ACTIVITY:
Put the lines of the data below into a numbered list, leaving out blank lines and the pictures.

[AVAILABLE DATA]

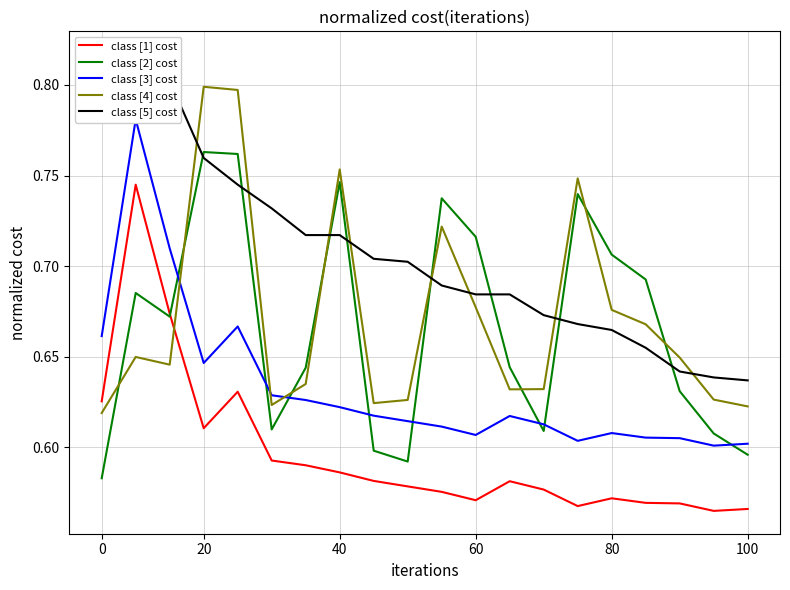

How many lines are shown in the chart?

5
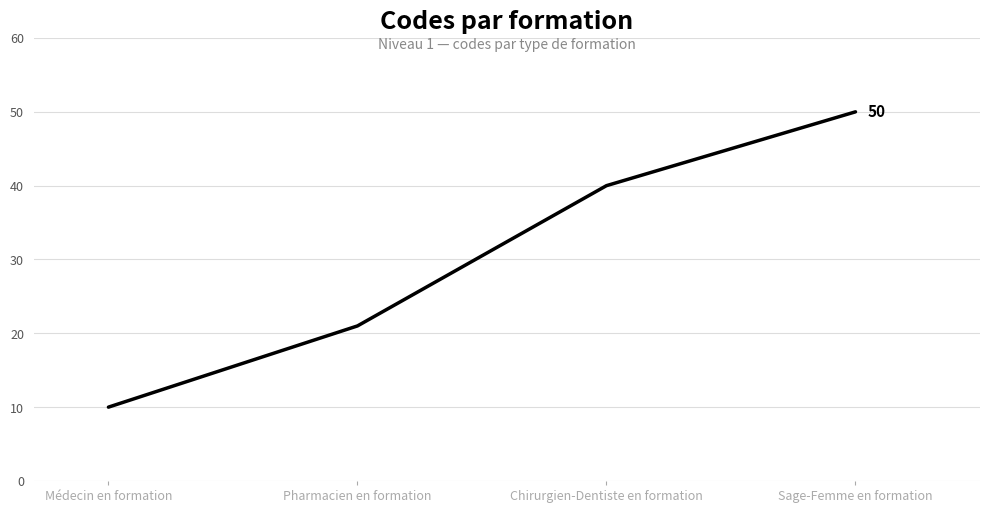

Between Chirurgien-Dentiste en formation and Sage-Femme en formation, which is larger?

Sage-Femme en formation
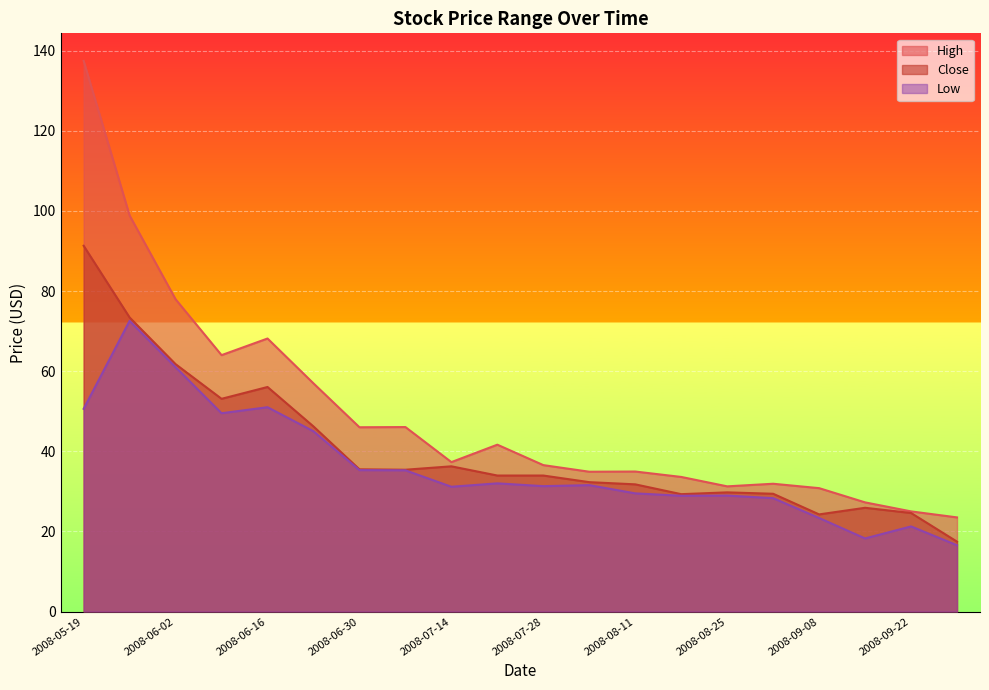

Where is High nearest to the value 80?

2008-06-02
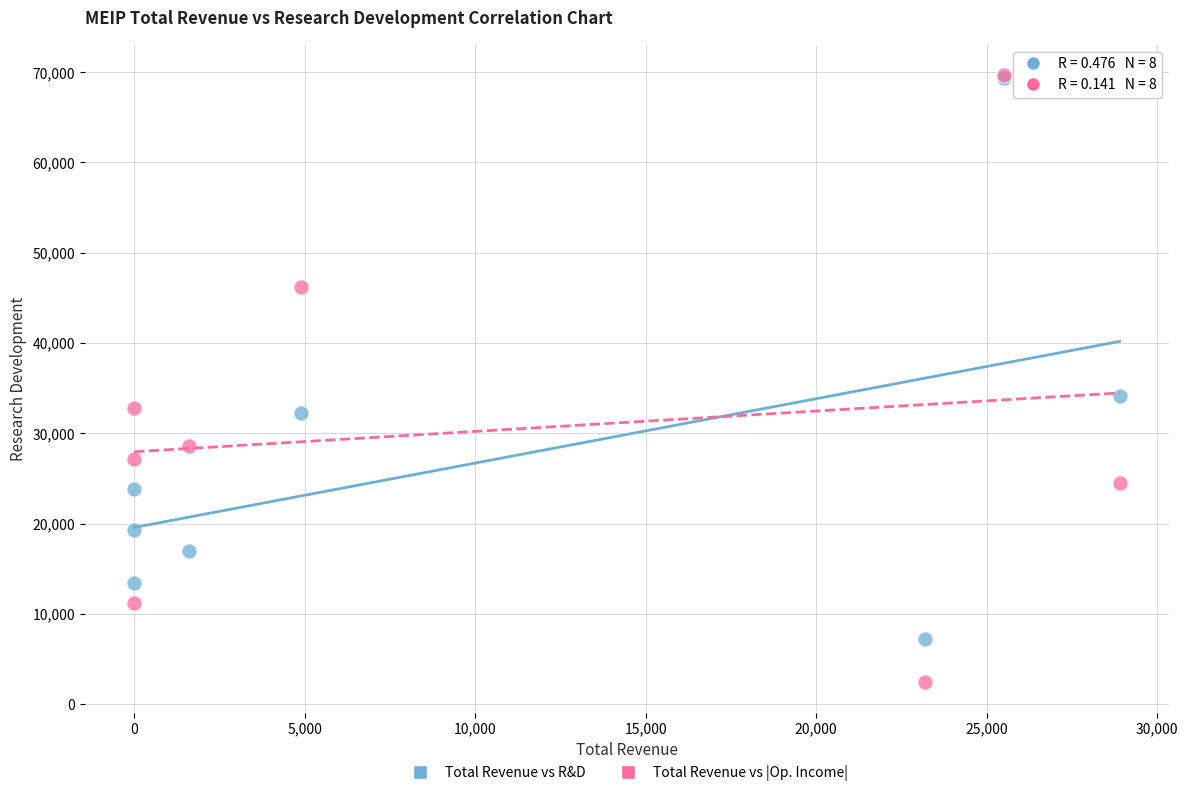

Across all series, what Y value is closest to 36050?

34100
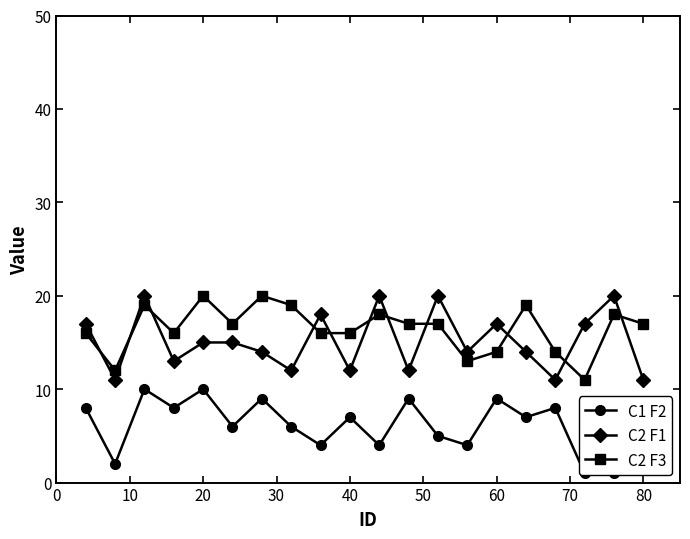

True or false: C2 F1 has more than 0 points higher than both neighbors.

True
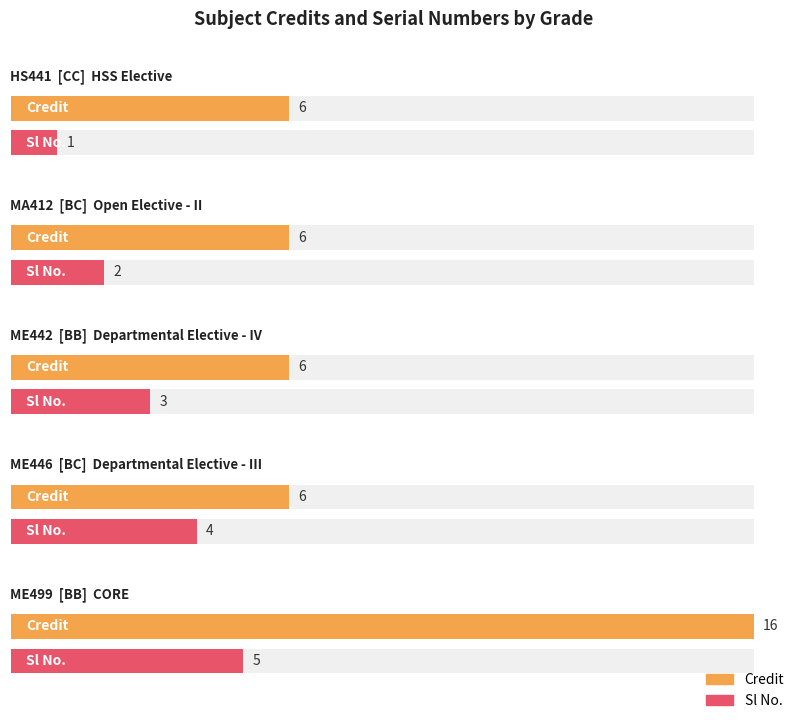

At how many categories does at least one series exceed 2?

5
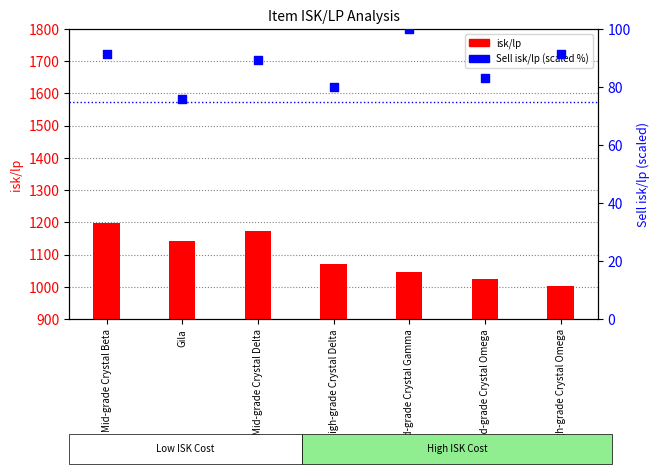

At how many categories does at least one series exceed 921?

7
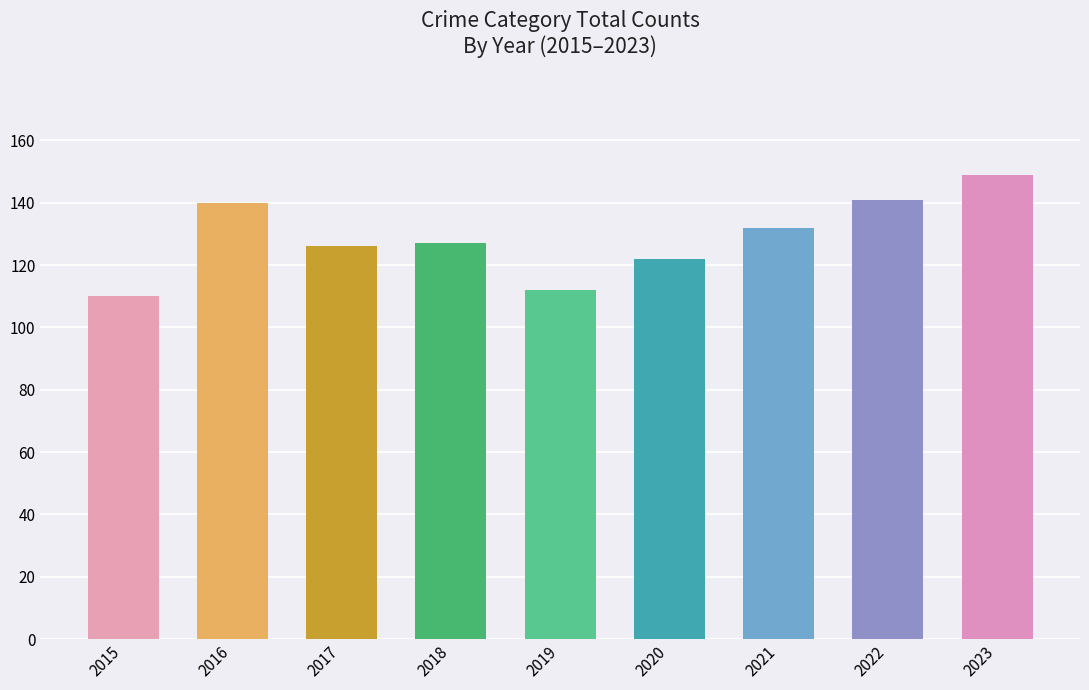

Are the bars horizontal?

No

[/AVAILABLE DATA]

SOLUTION FOR THIS TASK:
1. How many lines are shown in the chart?
2. 5
3. Between Chirurgien-Dentiste en formation and Sage-Femme en formation, which is larger?
4. Sage-Femme en formation
5. Where is High nearest to the value 80?
6. 2008-06-02
7. Across all series, what Y value is closest to 36050?
8. 34100
9. True or false: C2 F1 has more than 0 points higher than both neighbors.
10. True
11. At how many categories does at least one series exceed 2?
12. 5
13. At how many categories does at least one series exceed 921?
14. 7
15. Are the bars horizontal?
16. No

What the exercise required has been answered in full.